## Prompt
From the entries below, report how many lines contain the string "protein". Give only that number.

## The input
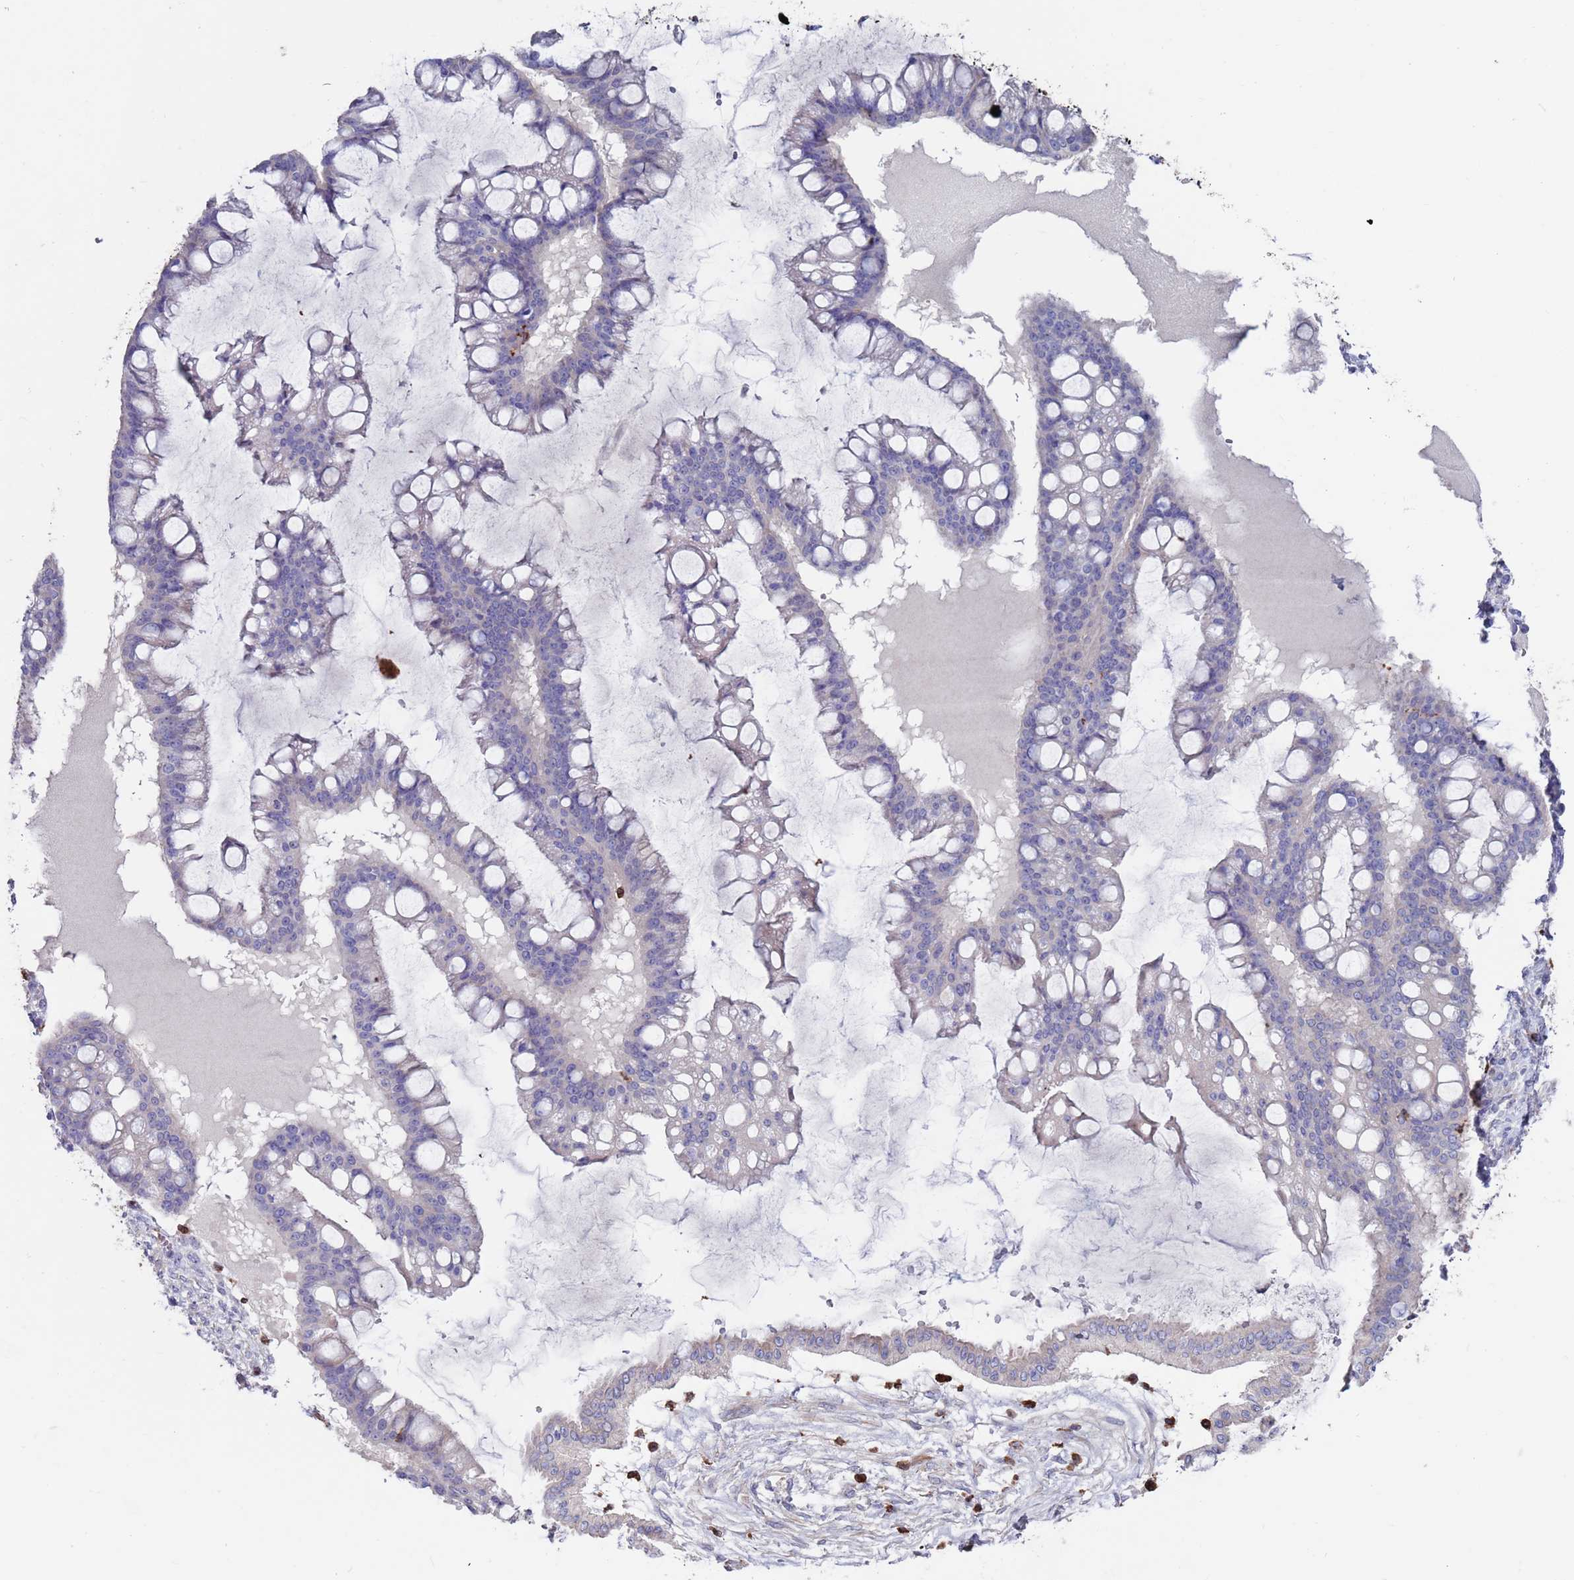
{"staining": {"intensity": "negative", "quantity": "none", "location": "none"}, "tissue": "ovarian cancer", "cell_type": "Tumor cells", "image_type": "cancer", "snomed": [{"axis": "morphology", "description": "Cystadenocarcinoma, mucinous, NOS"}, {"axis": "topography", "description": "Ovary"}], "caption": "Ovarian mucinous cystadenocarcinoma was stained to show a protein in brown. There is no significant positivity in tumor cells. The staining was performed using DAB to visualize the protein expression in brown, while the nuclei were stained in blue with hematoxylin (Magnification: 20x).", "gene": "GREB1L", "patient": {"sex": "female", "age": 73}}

---

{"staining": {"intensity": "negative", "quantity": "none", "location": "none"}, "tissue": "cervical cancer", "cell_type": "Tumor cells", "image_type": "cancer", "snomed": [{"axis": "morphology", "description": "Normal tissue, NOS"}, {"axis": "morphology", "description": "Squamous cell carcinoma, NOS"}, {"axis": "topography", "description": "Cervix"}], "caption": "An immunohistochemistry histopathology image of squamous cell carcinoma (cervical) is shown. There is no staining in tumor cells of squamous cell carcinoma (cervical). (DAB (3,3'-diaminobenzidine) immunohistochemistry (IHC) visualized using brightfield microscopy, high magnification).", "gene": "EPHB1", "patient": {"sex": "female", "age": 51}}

* * *

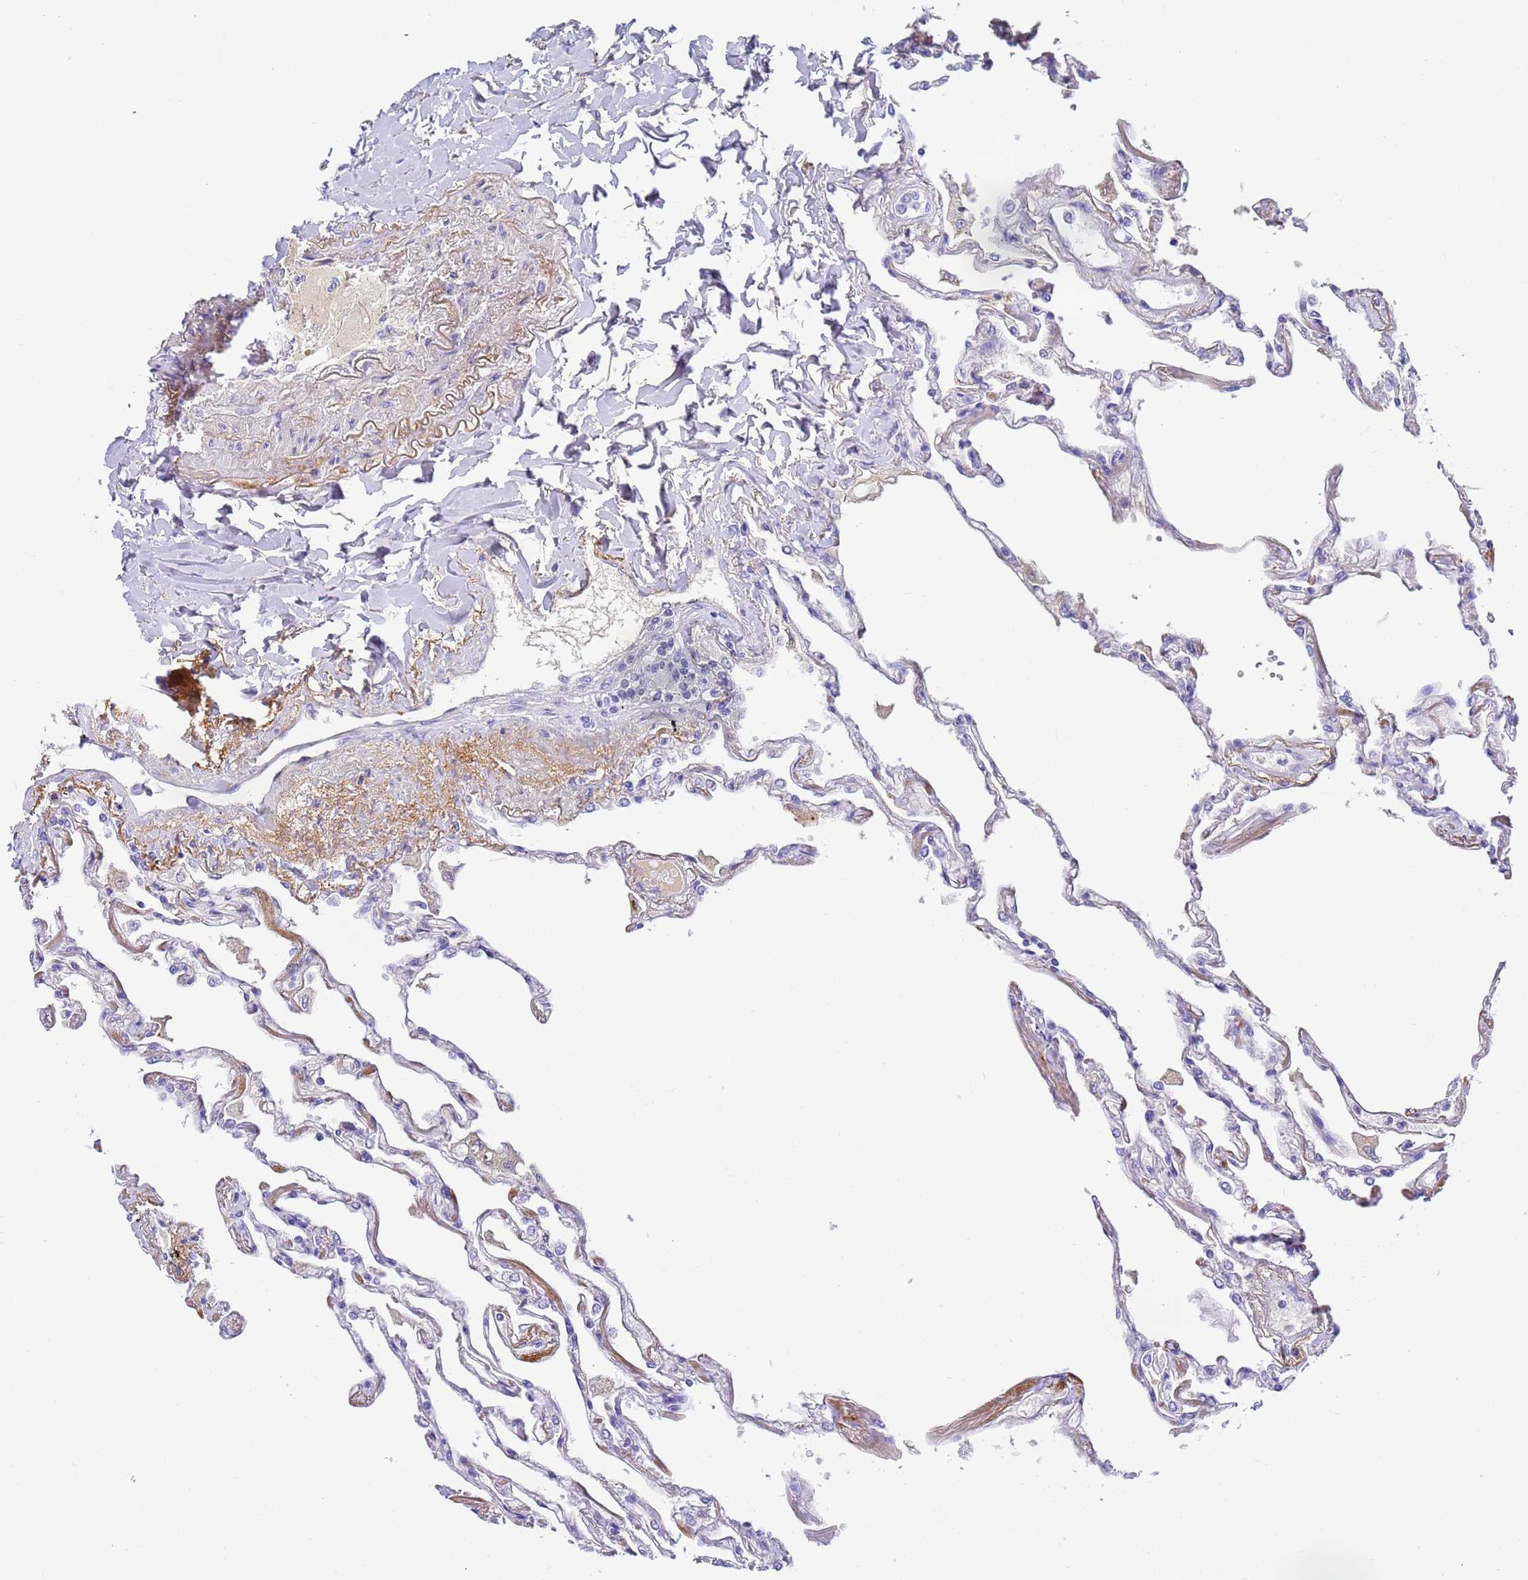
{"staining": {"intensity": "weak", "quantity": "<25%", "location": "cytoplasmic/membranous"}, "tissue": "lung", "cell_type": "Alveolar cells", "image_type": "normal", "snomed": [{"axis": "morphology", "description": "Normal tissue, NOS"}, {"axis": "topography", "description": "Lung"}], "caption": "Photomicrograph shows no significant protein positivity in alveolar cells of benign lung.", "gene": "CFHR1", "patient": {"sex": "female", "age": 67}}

## Result of the task
2